▶ **DATASET EXTRACT**
..............................

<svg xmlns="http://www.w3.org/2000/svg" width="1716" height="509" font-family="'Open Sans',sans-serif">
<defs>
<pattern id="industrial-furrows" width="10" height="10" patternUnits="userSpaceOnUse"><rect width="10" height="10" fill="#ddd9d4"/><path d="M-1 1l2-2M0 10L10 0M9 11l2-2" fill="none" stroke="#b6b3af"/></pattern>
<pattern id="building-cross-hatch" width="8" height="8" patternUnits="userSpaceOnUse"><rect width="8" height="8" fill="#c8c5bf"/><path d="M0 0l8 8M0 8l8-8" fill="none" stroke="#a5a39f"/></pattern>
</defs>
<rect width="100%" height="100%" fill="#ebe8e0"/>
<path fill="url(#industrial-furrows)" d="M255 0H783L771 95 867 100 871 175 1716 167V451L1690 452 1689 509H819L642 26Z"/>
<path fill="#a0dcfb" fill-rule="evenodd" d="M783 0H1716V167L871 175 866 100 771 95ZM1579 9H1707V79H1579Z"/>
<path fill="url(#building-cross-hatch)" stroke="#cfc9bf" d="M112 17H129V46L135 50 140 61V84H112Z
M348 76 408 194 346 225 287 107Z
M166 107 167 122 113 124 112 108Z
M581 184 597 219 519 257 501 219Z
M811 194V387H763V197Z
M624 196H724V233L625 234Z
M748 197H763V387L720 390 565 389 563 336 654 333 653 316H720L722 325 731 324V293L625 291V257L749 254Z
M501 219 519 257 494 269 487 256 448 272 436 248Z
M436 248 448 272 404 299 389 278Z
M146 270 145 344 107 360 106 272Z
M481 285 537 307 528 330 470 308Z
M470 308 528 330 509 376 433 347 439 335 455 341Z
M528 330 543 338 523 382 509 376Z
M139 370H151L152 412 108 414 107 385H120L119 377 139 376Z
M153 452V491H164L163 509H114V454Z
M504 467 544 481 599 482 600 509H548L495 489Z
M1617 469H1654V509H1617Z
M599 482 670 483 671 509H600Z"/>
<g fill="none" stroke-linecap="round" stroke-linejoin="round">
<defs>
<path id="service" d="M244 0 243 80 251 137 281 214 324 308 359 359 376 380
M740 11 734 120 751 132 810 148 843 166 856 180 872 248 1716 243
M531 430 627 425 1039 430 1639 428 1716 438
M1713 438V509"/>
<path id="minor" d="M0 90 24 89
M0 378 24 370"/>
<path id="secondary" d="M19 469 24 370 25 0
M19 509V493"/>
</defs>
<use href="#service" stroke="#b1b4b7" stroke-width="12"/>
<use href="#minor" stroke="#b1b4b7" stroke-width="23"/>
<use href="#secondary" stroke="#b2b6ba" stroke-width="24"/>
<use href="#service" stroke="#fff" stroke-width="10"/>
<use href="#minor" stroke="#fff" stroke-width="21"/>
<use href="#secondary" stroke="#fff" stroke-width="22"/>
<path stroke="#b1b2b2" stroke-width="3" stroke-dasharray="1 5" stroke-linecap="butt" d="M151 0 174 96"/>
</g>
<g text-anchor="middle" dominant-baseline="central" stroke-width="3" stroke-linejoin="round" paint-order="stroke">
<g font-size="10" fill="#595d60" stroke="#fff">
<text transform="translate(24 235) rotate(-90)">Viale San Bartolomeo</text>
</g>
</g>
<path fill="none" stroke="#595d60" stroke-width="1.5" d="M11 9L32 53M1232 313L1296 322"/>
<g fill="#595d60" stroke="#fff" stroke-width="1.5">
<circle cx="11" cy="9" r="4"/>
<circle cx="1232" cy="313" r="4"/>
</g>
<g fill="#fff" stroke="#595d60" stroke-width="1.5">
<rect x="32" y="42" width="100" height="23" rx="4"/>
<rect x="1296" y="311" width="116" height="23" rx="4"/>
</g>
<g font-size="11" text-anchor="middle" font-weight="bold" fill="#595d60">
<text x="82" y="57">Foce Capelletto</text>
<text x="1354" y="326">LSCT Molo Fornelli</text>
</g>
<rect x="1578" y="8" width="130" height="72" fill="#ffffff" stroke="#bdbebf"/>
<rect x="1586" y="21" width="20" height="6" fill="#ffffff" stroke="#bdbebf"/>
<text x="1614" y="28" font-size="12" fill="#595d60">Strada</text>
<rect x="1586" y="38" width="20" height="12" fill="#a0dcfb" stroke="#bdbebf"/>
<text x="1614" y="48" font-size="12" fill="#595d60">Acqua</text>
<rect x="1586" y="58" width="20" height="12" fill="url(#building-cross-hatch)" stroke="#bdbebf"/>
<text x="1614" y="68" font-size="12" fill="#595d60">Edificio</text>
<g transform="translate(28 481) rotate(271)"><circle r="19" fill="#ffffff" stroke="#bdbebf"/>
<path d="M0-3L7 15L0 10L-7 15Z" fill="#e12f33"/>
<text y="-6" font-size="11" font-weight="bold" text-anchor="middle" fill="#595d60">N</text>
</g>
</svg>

..............................

▶ **WORK TO BE COMPLETED**
Print every line of the listing exactly.

▶ **OUTPUT FOR THIS EXERCISE**
<svg xmlns="http://www.w3.org/2000/svg" width="1716" height="509" font-family="'Open Sans',sans-serif">
<defs>
<pattern id="industrial-furrows" width="10" height="10" patternUnits="userSpaceOnUse"><rect width="10" height="10" fill="#ddd9d4"/><path d="M-1 1l2-2M0 10L10 0M9 11l2-2" fill="none" stroke="#b6b3af"/></pattern>
<pattern id="building-cross-hatch" width="8" height="8" patternUnits="userSpaceOnUse"><rect width="8" height="8" fill="#c8c5bf"/><path d="M0 0l8 8M0 8l8-8" fill="none" stroke="#a5a39f"/></pattern>
</defs>
<rect width="100%" height="100%" fill="#ebe8e0"/>
<path fill="url(#industrial-furrows)" d="M255 0H783L771 95 867 100 871 175 1716 167V451L1690 452 1689 509H819L642 26Z"/>
<path fill="#a0dcfb" fill-rule="evenodd" d="M783 0H1716V167L871 175 866 100 771 95ZM1579 9H1707V79H1579Z"/>
<path fill="url(#building-cross-hatch)" stroke="#cfc9bf" d="M112 17H129V46L135 50 140 61V84H112Z
M348 76 408 194 346 225 287 107Z
M166 107 167 122 113 124 112 108Z
M581 184 597 219 519 257 501 219Z
M811 194V387H763V197Z
M624 196H724V233L625 234Z
M748 197H763V387L720 390 565 389 563 336 654 333 653 316H720L722 325 731 324V293L625 291V257L749 254Z
M501 219 519 257 494 269 487 256 448 272 436 248Z
M436 248 448 272 404 299 389 278Z
M146 270 145 344 107 360 106 272Z
M481 285 537 307 528 330 470 308Z
M470 308 528 330 509 376 433 347 439 335 455 341Z
M528 330 543 338 523 382 509 376Z
M139 370H151L152 412 108 414 107 385H120L119 377 139 376Z
M153 452V491H164L163 509H114V454Z
M504 467 544 481 599 482 600 509H548L495 489Z
M1617 469H1654V509H1617Z
M599 482 670 483 671 509H600Z"/>
<g fill="none" stroke-linecap="round" stroke-linejoin="round">
<defs>
<path id="service" d="M244 0 243 80 251 137 281 214 324 308 359 359 376 380
M740 11 734 120 751 132 810 148 843 166 856 180 872 248 1716 243
M531 430 627 425 1039 430 1639 428 1716 438
M1713 438V509"/>
<path id="minor" d="M0 90 24 89
M0 378 24 370"/>
<path id="secondary" d="M19 469 24 370 25 0
M19 509V493"/>
</defs>
<use href="#service" stroke="#b1b4b7" stroke-width="12"/>
<use href="#minor" stroke="#b1b4b7" stroke-width="23"/>
<use href="#secondary" stroke="#b2b6ba" stroke-width="24"/>
<use href="#service" stroke="#fff" stroke-width="10"/>
<use href="#minor" stroke="#fff" stroke-width="21"/>
<use href="#secondary" stroke="#fff" stroke-width="22"/>
<path stroke="#b1b2b2" stroke-width="3" stroke-dasharray="1 5" stroke-linecap="butt" d="M151 0 174 96"/>
</g>
<g text-anchor="middle" dominant-baseline="central" stroke-width="3" stroke-linejoin="round" paint-order="stroke">
<g font-size="10" fill="#595d60" stroke="#fff">
<text transform="translate(24 235) rotate(-90)">Viale San Bartolomeo</text>
</g>
</g>
<path fill="none" stroke="#595d60" stroke-width="1.5" d="M11 9L32 53M1232 313L1296 322"/>
<g fill="#595d60" stroke="#fff" stroke-width="1.5">
<circle cx="11" cy="9" r="4"/>
<circle cx="1232" cy="313" r="4"/>
</g>
<g fill="#fff" stroke="#595d60" stroke-width="1.5">
<rect x="32" y="42" width="100" height="23" rx="4"/>
<rect x="1296" y="311" width="116" height="23" rx="4"/>
</g>
<g font-size="11" text-anchor="middle" font-weight="bold" fill="#595d60">
<text x="82" y="57">Foce Capelletto</text>
<text x="1354" y="326">LSCT Molo Fornelli</text>
</g>
<rect x="1578" y="8" width="130" height="72" fill="#ffffff" stroke="#bdbebf"/>
<rect x="1586" y="21" width="20" height="6" fill="#ffffff" stroke="#bdbebf"/>
<text x="1614" y="28" font-size="12" fill="#595d60">Strada</text>
<rect x="1586" y="38" width="20" height="12" fill="#a0dcfb" stroke="#bdbebf"/>
<text x="1614" y="48" font-size="12" fill="#595d60">Acqua</text>
<rect x="1586" y="58" width="20" height="12" fill="url(#building-cross-hatch)" stroke="#bdbebf"/>
<text x="1614" y="68" font-size="12" fill="#595d60">Edificio</text>
<g transform="translate(28 481) rotate(271)"><circle r="19" fill="#ffffff" stroke="#bdbebf"/>
<path d="M0-3L7 15L0 10L-7 15Z" fill="#e12f33"/>
<text y="-6" font-size="11" font-weight="bold" text-anchor="middle" fill="#595d60">N</text>
</g>
</svg>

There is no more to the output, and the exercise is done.